The third customer enters, and either

 - sits at a new table with probability $\frac{\theta}{3 - 1 + \theta}$, or 
 - sits at one of the occupied tables with probability $\frac{c}{3 -
   1 + \theta}$, where $c$ is the count of people at that table.

In general, the $j$th customer

 - sits at a new table with probability $\frac{\theta}{j - 1 + \theta}$, or 
 - sits at an occupied table with probability $\frac{c}{j - 1 + \theta}$
 
From the Ewens sampling formula, we can derive an expression for the
probability of there being $k$ parts in the partition of $n$ -- or
alternately, the probability distribution of the number of tables in
our Chinese restaurant. This formula is sometimes referred to as the
Chinese restaurant table *distribution* -- or at least so says
[Wikipedia](https://en.wikipedia.org/wiki/Chinese_restaurant_process#Expected_number_of_tables). This
probability mass function is given by

$$
Pr(K = k) = \lvert{} S^k_n \rvert{} \frac{\theta^k}{\theta (\theta + 1) ... (\theta + n - 1)}
$$ {#eq-crt-pmf}

where $\lvert{}S^k_n$\rvert{}$ is the absolute value of a Stirling
number of the first kind. If we are solely interested in the expected
number of tables, rather than the entire distribution, we can use the
following expression:

$$
\newcommand{\Expect}{\operatorname{\mathbb{E}}}
\Expect{[k]} = \theta \sum_{j=1}^{n} \frac{1}{\theta + j - 1}
$$ {#eq-crt-expectation}

Thus, if we know our sample size and the value of $\theta$, we can
work out the expected number of classes. One might think that it
wouldn't be possible to apply this logic in reverse, and arrive at an
expression for $\theta$ in terms of the sample size and the observed
number of classes. After all, the observed number of classes reports
much less information than the full vector of frequencies $m_1, ...,
m_n$. This seems plausible on the face of it, and yet it is wrong. As
@tavare2021magical writes, discussing the Ewens sampling formula in
its original context of population genetics:

> "In statistical parlance, the number $K_n$ of different alleles
> observed in the sample is sufficient for the parameter $\theta$. It
> follows from the Rao–Blackwell theorem that estimation of \theta
> should be based on $K_n$; earlier, estimation of \theta had been
> based on the observed allele frequencies"
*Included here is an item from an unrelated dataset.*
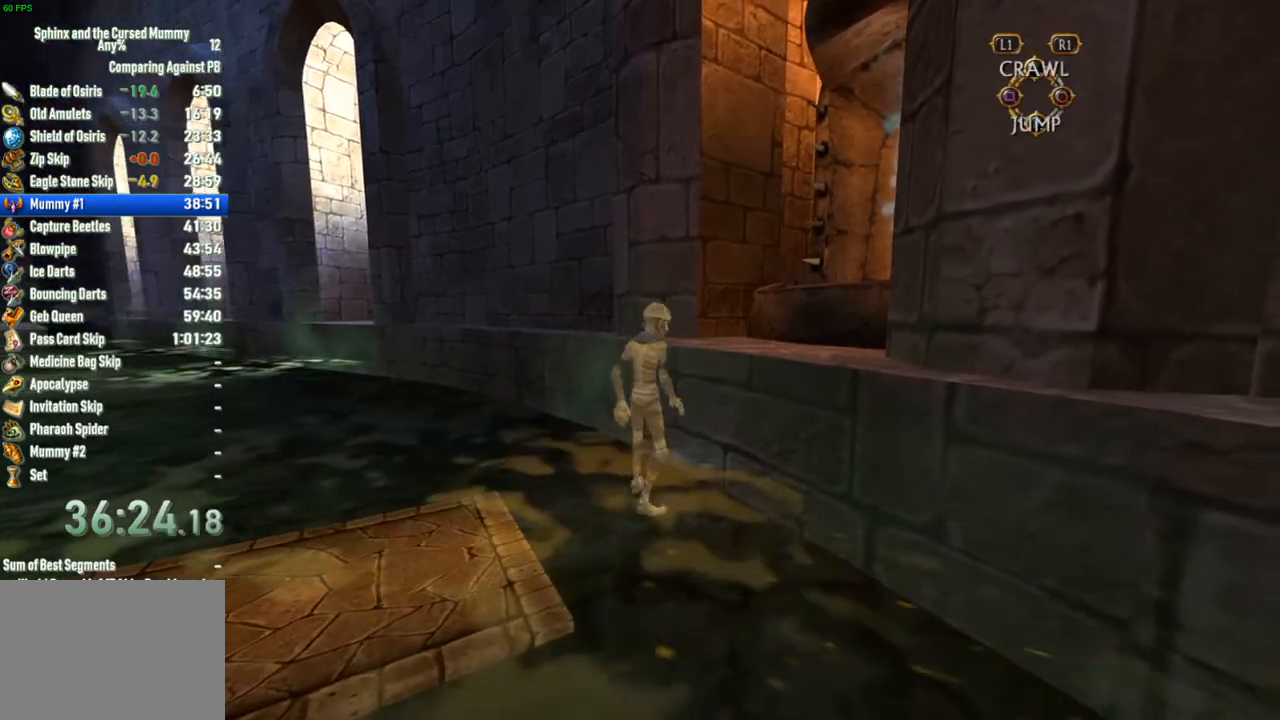
{"buttons": [], "left_stick": "up-left", "right_stick": "center", "button_events": []}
The log-likelihood for $\theta$ given $K$ and $n$ is:

$$
K \log \theta - \sum_{i=0}^{n-1}\log (\theta + i) + constant
$$

If, for the purposes of maximum likelihood estimation, we
differentiate this and set to zero, we get:

$$
\frac{\mathrm{d} \ell}{\mathrm{d} \theta} = \frac{K}{\theta} - \sum_{i=0}^{n-1}\frac{1}{\theta +i}
$$ {#eq-mle}

Useful readings on the Ewens distribution include @crane2016ubiquitous
and @tavare2021magical; @ewens1972sampling is probably of historical
interest only.

# R implementation

The `dewens` function gives the probability mass function in
@eq-ewens-pmf. It accepts a vector with class memberships and
tabulates the number of classes that appear once, twice, and so on.

The `rewens` function samples from the Ewens distribution by following
the Chinese Restaurant Process.

The probability mass function given in @eq-crt-pmf is implemented in
`dewens_k`; the expression for the mean K in @eq-crt-expectation in
function `ewens_k_exact`.

Finally, function `ewens_mle` takes an input vector and estimates $\theta$.